Les deux hommes sont incarcérés dans des établissements de détention provisoire pour les charges qui pèsent contre eux depuis décembre 2006. Après leur condamnation en mai 2005, ils ont été transférés dans des colonies pénitentiaires lointaines, en Sibérie, en violation du droit russe de l’époque et des Règles pénitentiaires européennes de 2006, qui disposent que « les détenus doivent être répartis autant que possible dans des prisons situées près de leur foyer ou de leur centre de réinsertion sociale ».

Pendant sa détention, Mikhaïl Khodorkovski a été puni à huit reprises pour des violations présumées du règlement intérieur et condamné six fois à l’isolement. Il a formé des recours contre ces condamnations et a obtenu gain de cause cinq fois sur les six.

Le 22 août 2008, le tribunal de l’arrondissement d’Ingodinski, à Tchita, a rejeté la demande de libération conditionnelle de Mikhaïl Khodorkovski (Platon Lebedev n’a pas déposé de demande de ce type). Aux termes du droit russe, Mikhaïl Khodorkovski avait droit à la libération conditionnelle car il avait purgé la moitié de sa peine. Sa demande a été rejetée pour les motifs suivants :

  il n’avait pas exprimé la volonté de suivre une formation professionnelle pendant sa détention à la colonie pénitentiaire de Tchita (argument probablement lié à son refus d’apprendre à coudre à la machine) ;

  il n’avait reçu aucune félicitation de la part du personnel pénitentiaire ;

  il n’avait pas purgé sa peine pour une violation du règlement de la prison datant du 15 octobre 2007 (il avait semble-t-il, ce jour-là, refusé d’obéir à l’ordre de garder ses mains dans le dos au retour de la promenade).

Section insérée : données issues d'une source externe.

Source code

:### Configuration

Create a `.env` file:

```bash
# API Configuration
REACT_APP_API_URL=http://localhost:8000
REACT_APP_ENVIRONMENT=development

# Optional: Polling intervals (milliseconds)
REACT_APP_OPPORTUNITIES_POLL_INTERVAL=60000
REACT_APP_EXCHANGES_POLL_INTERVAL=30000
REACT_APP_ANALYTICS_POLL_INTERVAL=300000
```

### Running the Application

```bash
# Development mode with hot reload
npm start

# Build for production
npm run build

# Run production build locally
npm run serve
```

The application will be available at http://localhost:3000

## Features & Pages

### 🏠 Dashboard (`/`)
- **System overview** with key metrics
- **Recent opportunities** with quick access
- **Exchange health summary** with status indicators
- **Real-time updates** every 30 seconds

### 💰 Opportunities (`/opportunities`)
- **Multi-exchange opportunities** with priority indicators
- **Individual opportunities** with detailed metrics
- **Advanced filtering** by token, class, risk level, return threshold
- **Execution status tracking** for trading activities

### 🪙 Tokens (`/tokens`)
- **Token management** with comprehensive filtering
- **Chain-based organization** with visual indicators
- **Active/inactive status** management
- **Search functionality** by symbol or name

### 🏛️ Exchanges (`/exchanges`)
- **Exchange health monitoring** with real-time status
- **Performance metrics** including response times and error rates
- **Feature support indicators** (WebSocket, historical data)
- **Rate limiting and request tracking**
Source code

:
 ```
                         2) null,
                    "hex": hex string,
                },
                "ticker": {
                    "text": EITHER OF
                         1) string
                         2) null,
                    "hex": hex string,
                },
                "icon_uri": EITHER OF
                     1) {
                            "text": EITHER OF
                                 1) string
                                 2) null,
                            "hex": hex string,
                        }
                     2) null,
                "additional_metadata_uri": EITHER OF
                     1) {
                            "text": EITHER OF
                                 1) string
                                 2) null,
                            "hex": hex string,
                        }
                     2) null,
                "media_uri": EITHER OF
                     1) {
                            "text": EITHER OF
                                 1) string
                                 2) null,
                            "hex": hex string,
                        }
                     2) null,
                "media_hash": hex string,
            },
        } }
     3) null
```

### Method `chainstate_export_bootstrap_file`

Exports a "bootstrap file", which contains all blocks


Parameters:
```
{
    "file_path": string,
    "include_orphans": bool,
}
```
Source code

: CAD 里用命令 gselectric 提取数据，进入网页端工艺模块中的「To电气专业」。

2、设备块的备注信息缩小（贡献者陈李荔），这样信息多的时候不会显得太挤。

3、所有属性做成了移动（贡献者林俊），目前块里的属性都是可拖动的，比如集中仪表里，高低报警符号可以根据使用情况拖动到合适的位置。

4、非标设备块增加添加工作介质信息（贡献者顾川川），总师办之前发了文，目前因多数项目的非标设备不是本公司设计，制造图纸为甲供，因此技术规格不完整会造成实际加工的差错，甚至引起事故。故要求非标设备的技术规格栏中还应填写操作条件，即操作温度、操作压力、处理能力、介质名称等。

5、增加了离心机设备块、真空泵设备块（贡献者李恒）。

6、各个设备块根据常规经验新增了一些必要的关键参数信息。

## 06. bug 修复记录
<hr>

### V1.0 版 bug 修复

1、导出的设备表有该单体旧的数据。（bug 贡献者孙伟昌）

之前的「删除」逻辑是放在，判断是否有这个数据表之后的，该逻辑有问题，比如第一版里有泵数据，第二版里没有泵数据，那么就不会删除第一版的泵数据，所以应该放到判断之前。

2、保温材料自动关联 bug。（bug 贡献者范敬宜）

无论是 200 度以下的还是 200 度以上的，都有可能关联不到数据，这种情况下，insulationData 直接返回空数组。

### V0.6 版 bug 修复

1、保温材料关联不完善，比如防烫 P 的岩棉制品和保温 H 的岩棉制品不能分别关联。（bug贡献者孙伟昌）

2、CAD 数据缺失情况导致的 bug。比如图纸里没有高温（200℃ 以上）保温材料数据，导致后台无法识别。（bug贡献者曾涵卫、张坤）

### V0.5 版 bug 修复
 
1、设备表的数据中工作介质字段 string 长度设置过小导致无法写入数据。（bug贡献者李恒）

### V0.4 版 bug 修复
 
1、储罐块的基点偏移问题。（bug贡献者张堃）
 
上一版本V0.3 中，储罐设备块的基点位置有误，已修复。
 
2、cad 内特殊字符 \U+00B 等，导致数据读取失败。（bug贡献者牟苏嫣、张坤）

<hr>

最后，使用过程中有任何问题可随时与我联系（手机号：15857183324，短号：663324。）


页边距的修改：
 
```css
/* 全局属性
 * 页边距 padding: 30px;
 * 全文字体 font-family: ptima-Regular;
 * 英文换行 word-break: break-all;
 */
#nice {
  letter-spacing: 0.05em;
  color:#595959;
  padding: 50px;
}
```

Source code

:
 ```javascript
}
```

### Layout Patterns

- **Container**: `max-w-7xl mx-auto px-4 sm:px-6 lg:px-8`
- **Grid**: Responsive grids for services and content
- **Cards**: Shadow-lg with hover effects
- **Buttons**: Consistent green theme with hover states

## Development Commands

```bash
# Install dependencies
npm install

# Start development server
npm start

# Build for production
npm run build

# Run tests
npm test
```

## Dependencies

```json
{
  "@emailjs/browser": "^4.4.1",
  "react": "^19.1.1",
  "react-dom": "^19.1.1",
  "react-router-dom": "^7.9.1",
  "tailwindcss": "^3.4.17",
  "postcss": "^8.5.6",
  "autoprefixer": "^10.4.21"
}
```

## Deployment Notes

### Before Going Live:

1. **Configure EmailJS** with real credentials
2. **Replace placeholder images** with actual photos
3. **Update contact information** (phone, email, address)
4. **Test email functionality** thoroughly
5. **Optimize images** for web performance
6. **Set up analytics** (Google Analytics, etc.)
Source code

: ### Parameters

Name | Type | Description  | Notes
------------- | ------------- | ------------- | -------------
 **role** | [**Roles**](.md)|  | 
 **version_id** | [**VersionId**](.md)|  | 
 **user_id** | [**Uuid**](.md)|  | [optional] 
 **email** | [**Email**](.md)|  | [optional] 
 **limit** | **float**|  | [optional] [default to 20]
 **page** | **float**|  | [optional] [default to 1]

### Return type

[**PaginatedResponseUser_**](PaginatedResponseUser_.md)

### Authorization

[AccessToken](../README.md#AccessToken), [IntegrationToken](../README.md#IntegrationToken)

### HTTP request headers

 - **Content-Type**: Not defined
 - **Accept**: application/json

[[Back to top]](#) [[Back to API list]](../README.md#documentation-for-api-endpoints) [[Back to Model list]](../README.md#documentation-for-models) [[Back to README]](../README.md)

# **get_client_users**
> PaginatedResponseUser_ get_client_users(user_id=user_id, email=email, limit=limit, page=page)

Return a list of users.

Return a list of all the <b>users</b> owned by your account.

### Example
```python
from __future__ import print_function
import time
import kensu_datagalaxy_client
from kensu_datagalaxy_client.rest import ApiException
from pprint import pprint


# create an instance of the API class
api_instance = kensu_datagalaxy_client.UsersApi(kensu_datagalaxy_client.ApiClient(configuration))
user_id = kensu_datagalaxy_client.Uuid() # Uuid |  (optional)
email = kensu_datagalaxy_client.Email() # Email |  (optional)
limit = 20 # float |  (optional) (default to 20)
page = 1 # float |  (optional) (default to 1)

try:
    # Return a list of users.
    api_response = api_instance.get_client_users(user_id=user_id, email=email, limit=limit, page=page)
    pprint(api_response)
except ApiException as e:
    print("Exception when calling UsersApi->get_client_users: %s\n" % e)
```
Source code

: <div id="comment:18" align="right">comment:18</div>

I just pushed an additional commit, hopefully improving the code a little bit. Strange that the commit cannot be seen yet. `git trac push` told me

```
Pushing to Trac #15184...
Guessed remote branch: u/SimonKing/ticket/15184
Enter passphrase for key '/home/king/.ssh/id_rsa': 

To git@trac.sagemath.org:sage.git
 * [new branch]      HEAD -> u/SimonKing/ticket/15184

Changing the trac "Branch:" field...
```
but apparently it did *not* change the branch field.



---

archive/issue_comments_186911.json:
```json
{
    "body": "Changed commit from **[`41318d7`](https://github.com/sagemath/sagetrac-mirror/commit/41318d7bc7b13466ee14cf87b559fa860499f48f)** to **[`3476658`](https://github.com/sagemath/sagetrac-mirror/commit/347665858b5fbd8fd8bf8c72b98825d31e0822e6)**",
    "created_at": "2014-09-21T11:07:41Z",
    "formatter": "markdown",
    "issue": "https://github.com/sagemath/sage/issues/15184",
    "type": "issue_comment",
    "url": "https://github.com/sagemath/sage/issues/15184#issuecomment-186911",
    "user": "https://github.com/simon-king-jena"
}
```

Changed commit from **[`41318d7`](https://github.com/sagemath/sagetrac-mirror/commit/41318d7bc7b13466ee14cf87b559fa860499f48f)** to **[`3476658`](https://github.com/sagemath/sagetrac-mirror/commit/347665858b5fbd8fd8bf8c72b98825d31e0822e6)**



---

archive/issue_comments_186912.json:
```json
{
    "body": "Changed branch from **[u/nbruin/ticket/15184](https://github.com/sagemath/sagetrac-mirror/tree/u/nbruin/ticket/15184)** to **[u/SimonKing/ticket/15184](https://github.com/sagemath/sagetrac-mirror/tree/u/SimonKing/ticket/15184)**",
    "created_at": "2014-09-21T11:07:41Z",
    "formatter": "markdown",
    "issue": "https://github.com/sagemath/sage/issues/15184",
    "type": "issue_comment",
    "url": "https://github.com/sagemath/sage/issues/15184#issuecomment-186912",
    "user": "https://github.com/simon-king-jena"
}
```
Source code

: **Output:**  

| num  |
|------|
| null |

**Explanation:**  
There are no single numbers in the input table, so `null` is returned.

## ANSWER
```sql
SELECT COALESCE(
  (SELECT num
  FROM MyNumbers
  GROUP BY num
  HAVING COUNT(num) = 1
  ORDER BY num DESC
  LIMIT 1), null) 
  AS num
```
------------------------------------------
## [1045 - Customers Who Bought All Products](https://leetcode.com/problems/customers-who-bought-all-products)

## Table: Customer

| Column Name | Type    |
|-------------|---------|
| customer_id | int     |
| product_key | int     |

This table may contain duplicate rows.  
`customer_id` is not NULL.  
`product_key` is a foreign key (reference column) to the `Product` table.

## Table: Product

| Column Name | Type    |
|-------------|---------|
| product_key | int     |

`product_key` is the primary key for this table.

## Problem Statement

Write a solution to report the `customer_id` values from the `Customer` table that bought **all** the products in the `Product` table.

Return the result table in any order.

Un possible procès politique

Le premier procès de Mikhaïl Khodorkovski et Platon Lebedev avait déjà été entaché de nombreuses irrégularités et largement dénoncé comme un procès politique. Le 21 mai 2010, la Cour européenne des droits de l’homme a jugé recevable une plainte affirmant, entre autres, que ce premier procès était motivé par des considérations politiques. La Cour n’a pas encore rendu son arrêt définitif dans cette affaire. Par ailleurs, dans un arrêt en date du 25 octobre 2007, la Cour a conclu que plusieurs des droits de Platon Lebedev aux termes de la Convention européenne des droits de l’homme avaient été violés par des irrégularités à répétition pendant sa détention provisoire avant son premier procès.

Amnesty International n’est pas en mesure de se prononcer sur les faits présentés par l’accusation et par la défense pendant le deuxième procès. Elle constate cependant, sur la base de ses propres observations des audiences et des rapports d’autres observateurs indépendants, que l’accusation a eu beaucoup de mal à présenter une argumentation claire et cohérente, reliant des faits établis aux éléments d’accusation qui pesaient sur les accusés, et qui leur ont valu une condamnation.

Le mépris persistant des autorités pour la procédure légale et leurs tentatives permanentes d’entraver la préparation de la défense n’ont fait que renforcer le sentiment que la condamnation de Mikhaïl Khodorkovski et Platon Lebedev était voulue, et a été obtenue, pour des raisons politiques, au mépris des règles les plus élémentaires de la justice.

Ces allégations, qui font planer un doute important sur l’indépendance du système judiciaire russe et la réalité de la séparation des pouvoirs dans le pays, ne peuvent être ignorées dans le bilan du deuxième procès de Mikhaïl Khodorkovski et Platon Lebedev. Les autorités et l’appareil judiciaire russes doivent s’attaquer à ce problème.